#### Work order:
The whole listing that follows, pictures excepted, should be printed again exactly as given.

┄┄┄┄┄┄┄┄┄┄┄┄┄┄┄┄┄┄┄┄

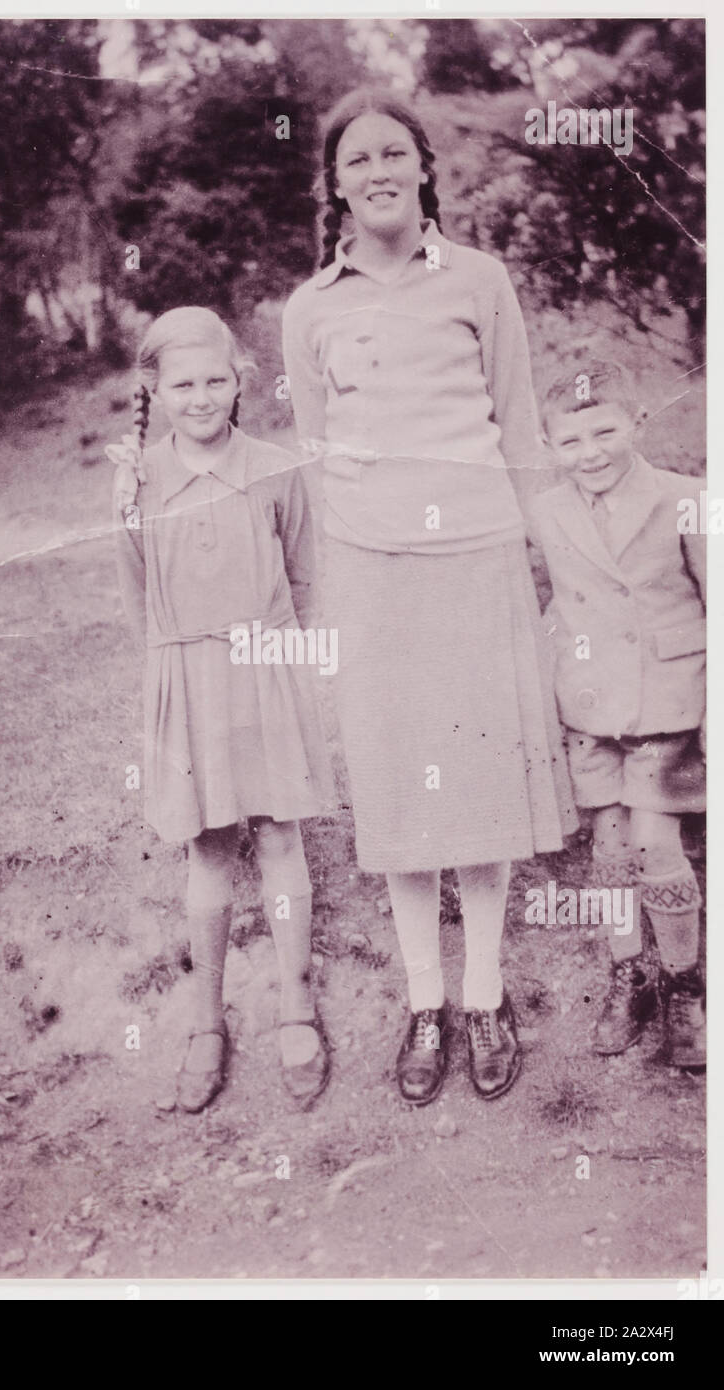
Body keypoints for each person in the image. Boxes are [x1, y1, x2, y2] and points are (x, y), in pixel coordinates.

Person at [282, 88, 576, 1105]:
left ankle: (485, 995)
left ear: (420, 168)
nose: (376, 172)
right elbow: (317, 465)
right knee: (404, 792)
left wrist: (560, 568)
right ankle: (423, 1004)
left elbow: (524, 430)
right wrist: (330, 598)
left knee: (483, 790)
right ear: (334, 183)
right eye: (355, 159)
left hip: (481, 556)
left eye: (392, 154)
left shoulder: (481, 281)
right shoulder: (309, 308)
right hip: (373, 571)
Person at [108, 306, 335, 1112]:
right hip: (186, 676)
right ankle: (205, 1021)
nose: (200, 397)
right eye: (182, 384)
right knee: (208, 845)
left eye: (215, 380)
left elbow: (304, 579)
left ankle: (296, 1008)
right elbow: (139, 597)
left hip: (265, 669)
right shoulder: (136, 481)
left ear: (238, 379)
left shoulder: (275, 468)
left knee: (277, 832)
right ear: (153, 389)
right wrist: (171, 680)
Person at [529, 360, 706, 1068]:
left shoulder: (687, 497)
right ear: (548, 445)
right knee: (607, 854)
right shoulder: (544, 512)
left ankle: (684, 987)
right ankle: (625, 975)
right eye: (570, 441)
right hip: (591, 704)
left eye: (604, 432)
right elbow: (547, 600)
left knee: (655, 848)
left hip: (668, 696)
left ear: (635, 423)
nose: (590, 452)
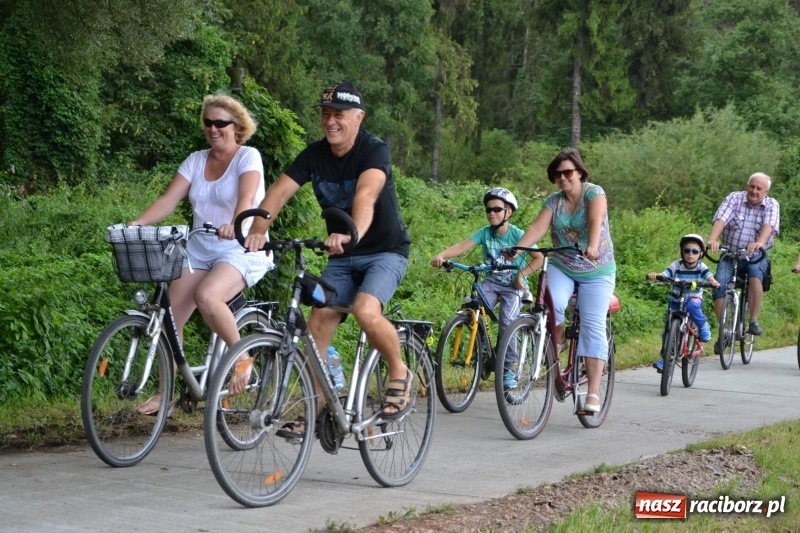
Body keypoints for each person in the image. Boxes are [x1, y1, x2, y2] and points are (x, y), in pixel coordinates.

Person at [243, 81, 413, 437]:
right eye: (325, 114)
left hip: (383, 251)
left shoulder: (374, 150)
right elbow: (278, 193)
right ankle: (316, 408)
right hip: (341, 256)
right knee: (318, 319)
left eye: (339, 115)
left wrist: (352, 234)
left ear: (358, 117)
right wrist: (258, 228)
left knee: (367, 310)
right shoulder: (314, 155)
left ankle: (399, 370)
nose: (330, 122)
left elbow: (366, 196)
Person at [129, 94, 272, 414]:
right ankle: (165, 396)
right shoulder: (195, 160)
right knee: (168, 320)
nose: (213, 128)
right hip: (199, 250)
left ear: (237, 127)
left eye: (221, 123)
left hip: (239, 247)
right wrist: (137, 223)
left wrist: (234, 223)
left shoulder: (248, 157)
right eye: (208, 122)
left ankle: (242, 358)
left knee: (209, 297)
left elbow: (247, 198)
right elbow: (168, 199)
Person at [511, 147, 616, 413]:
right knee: (551, 304)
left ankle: (592, 393)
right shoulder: (554, 201)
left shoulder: (594, 193)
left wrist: (592, 245)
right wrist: (516, 250)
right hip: (563, 264)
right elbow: (537, 228)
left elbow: (595, 220)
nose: (563, 177)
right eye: (557, 174)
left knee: (592, 324)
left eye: (568, 172)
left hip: (596, 268)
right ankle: (558, 341)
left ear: (580, 172)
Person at [431, 188, 543, 388]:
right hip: (491, 282)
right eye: (488, 210)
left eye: (497, 209)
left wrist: (521, 274)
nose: (492, 213)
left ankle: (508, 367)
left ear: (508, 213)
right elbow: (462, 246)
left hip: (512, 286)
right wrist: (442, 255)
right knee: (473, 308)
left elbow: (539, 258)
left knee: (507, 321)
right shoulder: (484, 232)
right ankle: (482, 353)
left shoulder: (518, 235)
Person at [707, 172, 779, 351]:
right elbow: (721, 218)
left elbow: (768, 226)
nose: (754, 191)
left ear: (766, 191)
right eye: (751, 186)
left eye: (758, 188)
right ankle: (725, 330)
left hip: (755, 254)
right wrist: (713, 240)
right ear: (747, 186)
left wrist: (760, 243)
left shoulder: (771, 204)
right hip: (731, 253)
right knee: (718, 286)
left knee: (756, 276)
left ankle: (753, 320)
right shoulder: (734, 198)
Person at [647, 234, 720, 372]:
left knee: (692, 305)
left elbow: (709, 277)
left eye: (694, 251)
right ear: (682, 252)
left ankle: (703, 325)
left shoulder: (701, 266)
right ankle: (666, 357)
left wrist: (713, 282)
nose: (690, 254)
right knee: (668, 329)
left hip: (694, 299)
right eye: (687, 251)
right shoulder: (677, 265)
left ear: (701, 253)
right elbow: (665, 274)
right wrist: (657, 276)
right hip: (676, 300)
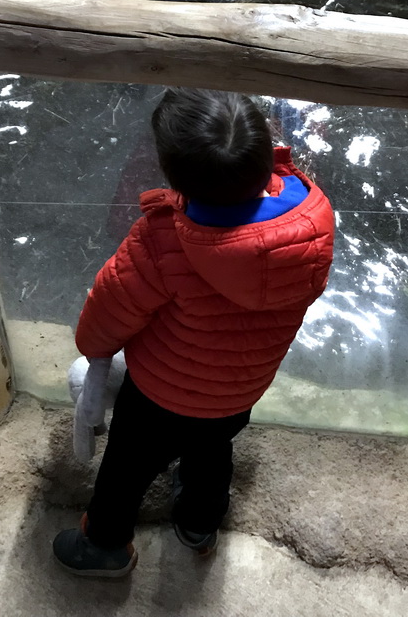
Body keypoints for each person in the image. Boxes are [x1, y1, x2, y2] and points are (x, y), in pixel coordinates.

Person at [53, 87, 335, 577]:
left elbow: (111, 308)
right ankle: (199, 527)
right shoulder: (311, 224)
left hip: (158, 394)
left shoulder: (163, 239)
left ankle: (105, 546)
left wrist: (93, 351)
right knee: (211, 453)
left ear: (172, 176)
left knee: (126, 469)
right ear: (267, 156)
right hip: (239, 391)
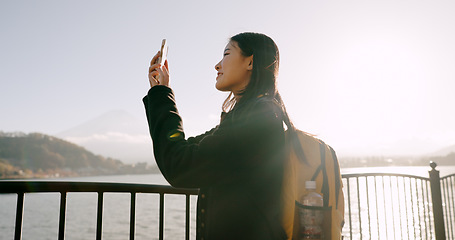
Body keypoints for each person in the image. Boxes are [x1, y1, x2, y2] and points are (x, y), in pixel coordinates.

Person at [143, 32, 298, 240]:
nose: (217, 65)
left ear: (250, 61)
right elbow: (184, 150)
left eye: (226, 54)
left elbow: (179, 164)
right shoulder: (250, 116)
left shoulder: (258, 118)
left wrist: (162, 95)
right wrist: (162, 91)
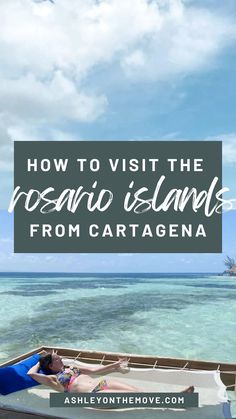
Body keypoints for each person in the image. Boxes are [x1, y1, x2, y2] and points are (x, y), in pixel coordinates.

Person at [27, 350, 194, 394]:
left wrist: (114, 364)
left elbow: (95, 370)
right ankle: (177, 400)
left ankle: (177, 399)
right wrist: (37, 359)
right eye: (57, 358)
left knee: (138, 392)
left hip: (101, 384)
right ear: (49, 365)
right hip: (91, 393)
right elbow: (31, 375)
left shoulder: (71, 368)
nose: (61, 358)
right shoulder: (53, 378)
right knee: (136, 398)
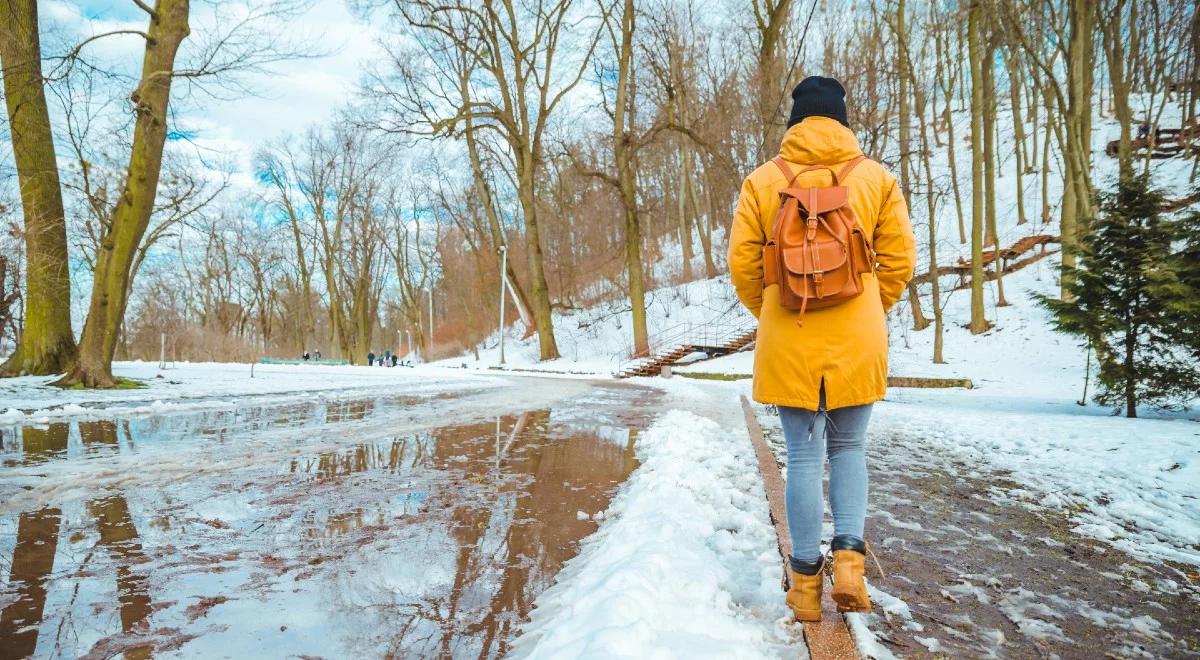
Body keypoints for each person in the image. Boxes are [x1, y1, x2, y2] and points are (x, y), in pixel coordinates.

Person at [728, 76, 916, 622]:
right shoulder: (875, 177)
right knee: (850, 448)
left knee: (804, 455)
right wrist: (867, 308)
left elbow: (742, 265)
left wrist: (772, 310)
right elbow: (900, 260)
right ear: (841, 119)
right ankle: (852, 565)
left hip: (789, 330)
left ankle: (806, 589)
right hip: (858, 332)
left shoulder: (763, 180)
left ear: (796, 121)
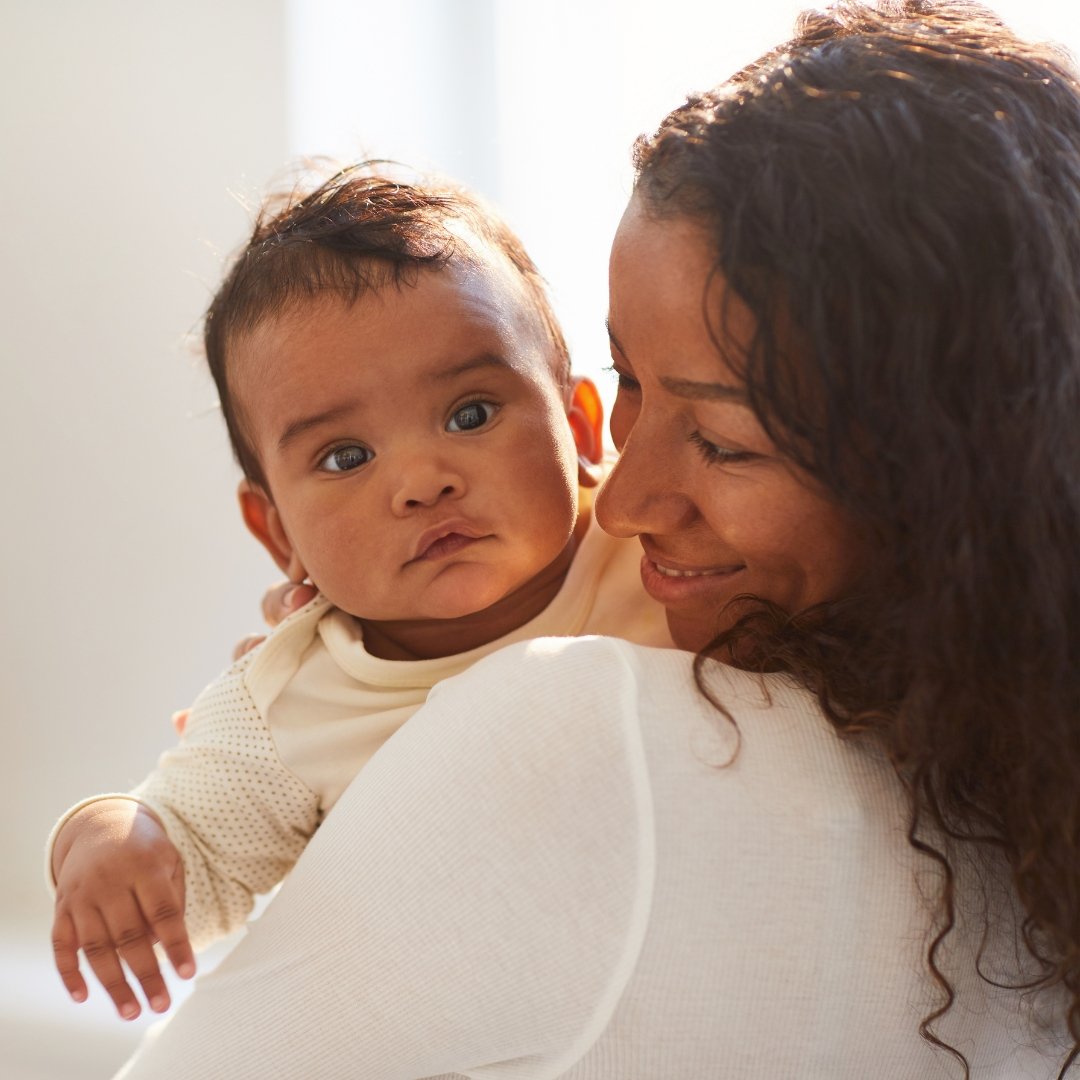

┄┄┄┄┄┄┄┄┄┄┄┄┄┄┄┄┄┄┄┄

#### Answer for the task:
Body keypoints for each person in the image. Boxes are [x1, y1, x2, y2] and points are (x, y), in pixel coordinates.

Person at [282, 88, 576, 1105]:
left ankle: (485, 995)
left ear: (420, 168)
nose: (376, 172)
right elbow: (317, 465)
right knee: (404, 792)
left wrist: (560, 568)
right ankle: (423, 1004)
left elbow: (524, 430)
right wrist: (330, 598)
left knee: (483, 790)
right ear: (334, 183)
right eye: (355, 159)
left hip: (481, 556)
left eye: (392, 154)
left shoulder: (481, 281)
right shoulder: (309, 308)
right hip: (373, 571)
Person at [108, 306, 335, 1112]:
right hip: (186, 676)
right ankle: (205, 1021)
nose: (200, 397)
right eye: (182, 384)
right knee: (208, 845)
left eye: (215, 380)
left elbow: (304, 579)
left ankle: (296, 1008)
right elbow: (139, 597)
left hip: (265, 669)
right shoulder: (136, 481)
left ear: (238, 379)
left shoulder: (275, 468)
left knee: (277, 832)
right ear: (153, 389)
right wrist: (171, 680)
Person at [529, 360, 706, 1068]:
left shoulder: (687, 497)
right ear: (548, 445)
right knee: (607, 854)
right shoulder: (544, 512)
left ankle: (684, 987)
right ankle: (625, 975)
right eye: (570, 441)
right hip: (591, 704)
left eye: (604, 432)
right elbow: (547, 600)
left knee: (655, 848)
left hip: (668, 696)
left ear: (635, 423)
nose: (590, 452)
Body keypoints for each person in the image. Boxes are [x1, y1, x2, y2] and points are (x, y), in pixel coordinates.

Person at [243, 81, 413, 437]:
right eye: (325, 114)
left hip: (383, 251)
left shoulder: (374, 150)
right elbow: (278, 193)
right ankle: (316, 408)
right hip: (341, 256)
right knee: (318, 319)
left eye: (339, 115)
left wrist: (352, 234)
left ear: (358, 117)
right wrist: (258, 228)
left knee: (367, 310)
right shoulder: (314, 155)
left ankle: (399, 370)
nose: (330, 122)
left elbow: (366, 196)
Person at [129, 94, 272, 414]:
right ankle: (165, 396)
right shoulder: (195, 160)
right knee: (168, 320)
nose: (213, 128)
right hip: (199, 250)
left ear: (237, 127)
left eye: (221, 123)
left hip: (239, 247)
right wrist: (137, 223)
left wrist: (234, 223)
left shoulder: (248, 157)
right eye: (208, 122)
left ankle: (242, 358)
left knee: (209, 297)
left elbow: (247, 198)
right elbow: (168, 199)
Person at [511, 147, 616, 413]:
right knee: (551, 304)
left ankle: (592, 393)
right shoulder: (554, 201)
left shoulder: (594, 193)
left wrist: (592, 245)
right wrist: (516, 250)
right hip: (563, 264)
right elbow: (537, 228)
left elbow: (595, 220)
nose: (563, 177)
right eye: (557, 174)
left knee: (592, 324)
left eye: (568, 172)
left hip: (596, 268)
right ankle: (558, 341)
left ear: (580, 172)
Person at [431, 188, 543, 388]:
right hip: (491, 282)
right eye: (488, 210)
left eye: (497, 209)
left wrist: (521, 274)
nose: (492, 213)
left ankle: (508, 367)
left ear: (508, 213)
right elbow: (462, 246)
left hip: (512, 286)
right wrist: (442, 255)
right knee: (473, 308)
left elbow: (539, 258)
left knee: (507, 321)
right shoulder: (484, 232)
right ankle: (482, 353)
left shoulder: (518, 235)
Person at [707, 172, 779, 351]:
right elbow: (721, 218)
left elbow: (768, 226)
nose: (754, 191)
left ear: (766, 191)
right eye: (751, 186)
left eye: (758, 188)
right ankle: (725, 330)
left hip: (755, 254)
right wrist: (713, 240)
right ear: (747, 186)
left wrist: (760, 243)
left shoulder: (771, 204)
right hip: (731, 253)
right knee: (718, 286)
left knee: (756, 276)
left ankle: (753, 320)
right shoulder: (734, 198)
Person at [647, 234, 720, 372]:
left knee: (692, 305)
left elbow: (709, 277)
left eye: (694, 251)
right ear: (682, 252)
left ankle: (703, 325)
left shoulder: (701, 266)
right ankle: (666, 357)
left wrist: (713, 282)
nose: (690, 254)
right knee: (668, 329)
left hip: (694, 299)
right eye: (687, 251)
right shoulder: (677, 265)
left ear: (701, 253)
right elbow: (665, 274)
right wrist: (657, 276)
right hip: (676, 300)
Body keypoints for each person in the image. Boxes are [x1, y1, x2, y2] and points are (x, y), in pixel coordinates.

Person at [53, 87, 335, 577]:
left elbow: (111, 308)
right ankle: (199, 527)
right shoulder: (311, 224)
left hip: (158, 394)
left shoulder: (163, 239)
left ankle: (105, 546)
left wrist: (93, 351)
right knee: (211, 453)
left ear: (172, 176)
left knee: (126, 469)
right ear: (267, 156)
right hip: (239, 391)
Body keypoints for each person in the image. Boxes are [x1, y1, x2, y2] and points are (x, y), in pixel coordinates.

Person at [143, 32, 298, 240]:
nose: (217, 65)
left ear: (250, 61)
right elbow: (184, 150)
left eye: (226, 54)
left elbow: (179, 164)
right shoulder: (250, 116)
left shoulder: (258, 118)
left wrist: (162, 95)
right wrist: (162, 91)
Body keypoints for each person in the image. Boxes are [x1, y1, x2, y2] and points are (x, y), in pixel coordinates.

Person at [27, 350, 194, 394]:
left wrist: (114, 364)
left elbow: (95, 370)
right ankle: (177, 400)
left ankle: (177, 399)
right wrist: (37, 359)
right eye: (57, 358)
left knee: (138, 392)
left hip: (101, 384)
right ear: (49, 365)
right hip: (91, 393)
right elbow: (31, 375)
left shoulder: (71, 368)
nose: (61, 358)
right shoulder: (53, 378)
right knee: (136, 398)
Body keypoints for each person in the image. Boxes are [x1, y1, x2, y2] and points are (x, y), in pixel coordinates.

Person at [728, 76, 916, 622]:
right shoulder: (875, 177)
right knee: (850, 448)
left knee: (804, 455)
right wrist: (867, 308)
left elbow: (742, 265)
left wrist: (772, 310)
right elbow: (900, 260)
right ear: (841, 119)
right ankle: (852, 565)
left hip: (789, 330)
left ankle: (806, 589)
right hip: (858, 332)
left shoulder: (763, 180)
left ear: (796, 121)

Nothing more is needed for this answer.